Tesla M40 Multi-GPU Performance Issue


I have a a program that runs identical CUDA code (on different sets of data
of the same size) on 2 GPUs for multiple iterations.

In each iteration:

  • Copy data array 0 from CPU to GPU 0 and data array 1 to GPU 1
  • Use cuFFT to compute convolution of the input data and a filter (the filter is previously computed and stored on each GPU)
  • Copy convolution results back to CPU

When running using 2 Tesla M40s, the performance is good at the
beginning, but after ~20 iterations, GPU 1 starts slowing down and get upto
4.5x worse, while GPU 0 remains to perform well consistently throughout all
the iterations.

Performance problem details
After ~20 iterations all operations (involving GPU 1) are slow, including:

  • Data movement between host and device 1 (via cudaMemcpy())
  • 3D FFT and IFFT using cuFFT
  • Point-wise multiplication

I tried running the same program on 2 Tesla K80s. The performances are
consistent across both GPUs and throughout all the iterations on this node.

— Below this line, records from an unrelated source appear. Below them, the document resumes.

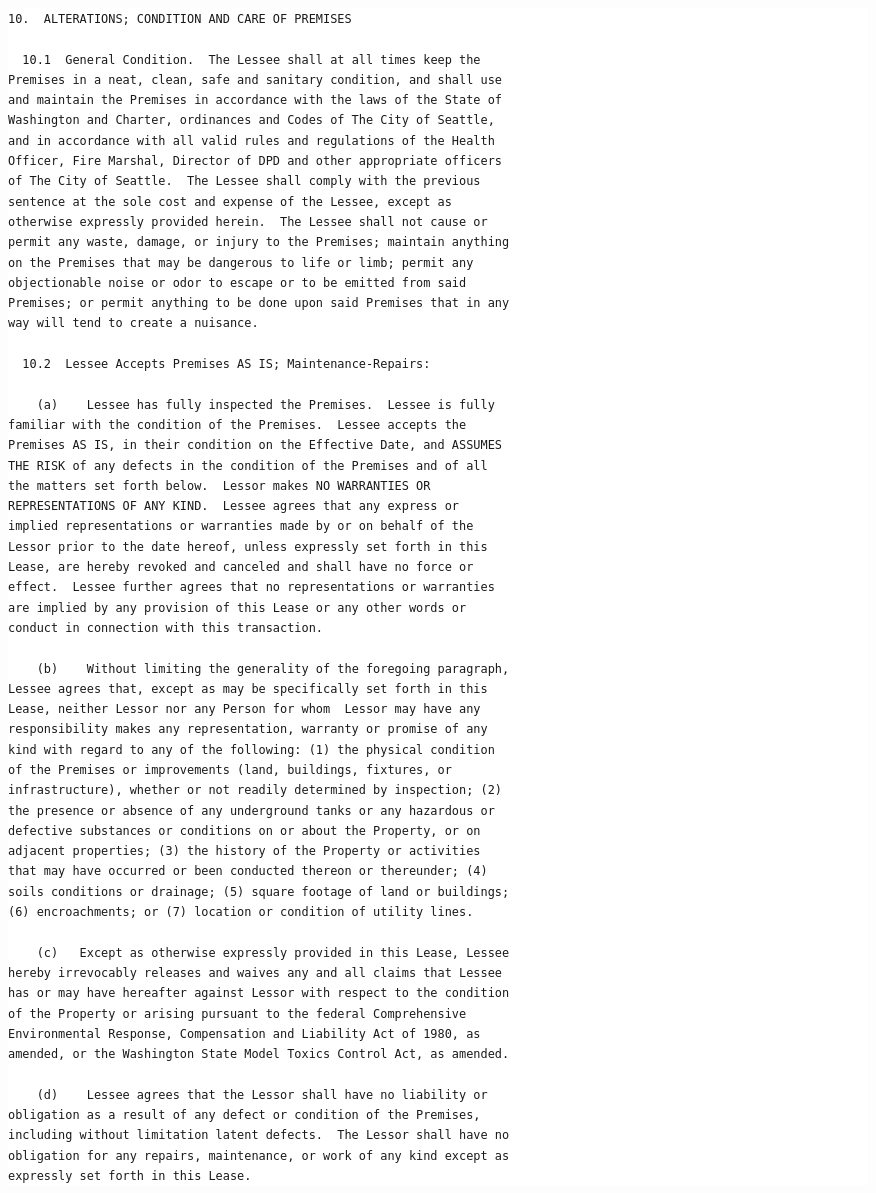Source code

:     10.  ALTERATIONS; CONDITION AND CARE OF PREMISES  
  
      10.1  General Condition.  The Lessee shall at all times keep the  
    Premises in a neat, clean, safe and sanitary condition, and shall use  
    and maintain the Premises in accordance with the laws of the State of  
    Washington and Charter, ordinances and Codes of The City of Seattle,  
    and in accordance with all valid rules and regulations of the Health  
    Officer, Fire Marshal, Director of DPD and other appropriate officers  
    of The City of Seattle.  The Lessee shall comply with the previous  
    sentence at the sole cost and expense of the Lessee, except as  
    otherwise expressly provided herein.  The Lessee shall not cause or  
    permit any waste, damage, or injury to the Premises; maintain anything  
    on the Premises that may be dangerous to life or limb; permit any  
    objectionable noise or odor to escape or to be emitted from said  
    Premises; or permit anything to be done upon said Premises that in any  
    way will tend to create a nuisance.  
  
      10.2  Lessee Accepts Premises AS IS; Maintenance-Repairs:  
  
        (a)    Lessee has fully inspected the Premises.  Lessee is fully  
    familiar with the condition of the Premises.  Lessee accepts the  
    Premises AS IS, in their condition on the Effective Date, and ASSUMES  
    THE RISK of any defects in the condition of the Premises and of all  
    the matters set forth below.  Lessor makes NO WARRANTIES OR  
    REPRESENTATIONS OF ANY KIND.  Lessee agrees that any express or  
    implied representations or warranties made by or on behalf of the  
    Lessor prior to the date hereof, unless expressly set forth in this  
    Lease, are hereby revoked and canceled and shall have no force or  
    effect.  Lessee further agrees that no representations or warranties  
    are implied by any provision of this Lease or any other words or  
    conduct in connection with this transaction.  
  
        (b)    Without limiting the generality of the foregoing paragraph,  
    Lessee agrees that, except as may be specifically set forth in this  
    Lease, neither Lessor nor any Person for whom  Lessor may have any  
    responsibility makes any representation, warranty or promise of any  
    kind with regard to any of the following: (1) the physical condition  
    of the Premises or improvements (land, buildings, fixtures, or  
    infrastructure), whether or not readily determined by inspection; (2)  
    the presence or absence of any underground tanks or any hazardous or  
    defective substances or conditions on or about the Property, or on  
    adjacent properties; (3) the history of the Property or activities  
    that may have occurred or been conducted thereon or thereunder; (4)  
    soils conditions or drainage; (5) square footage of land or buildings;  
    (6) encroachments; or (7) location or condition of utility lines.  
  
        (c)   Except as otherwise expressly provided in this Lease, Lessee  
    hereby irrevocably releases and waives any and all claims that Lessee  
    has or may have hereafter against Lessor with respect to the condition  
    of the Property or arising pursuant to the federal Comprehensive  
    Environmental Response, Compensation and Liability Act of 1980, as  
    amended, or the Washington State Model Toxics Control Act, as amended.  
  
        (d)    Lessee agrees that the Lessor shall have no liability or  
    obligation as a result of any defect or condition of the Premises,  
    including without limitation latent defects.  The Lessor shall have no  
    obligation for any repairs, maintenance, or work of any kind except as  
    expressly set forth in this Lease.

Has anyone had the same problem? Any insights or suggestions on how to investigate this further would be
highly appreciated.

During the slowdown, take a look at the output of nvidia-smi -a in that case/for that time. Take a look at the GPU temperature and also whether any clock slowdown reasons are listed - also compare clock speeds between that case and the “normal” case.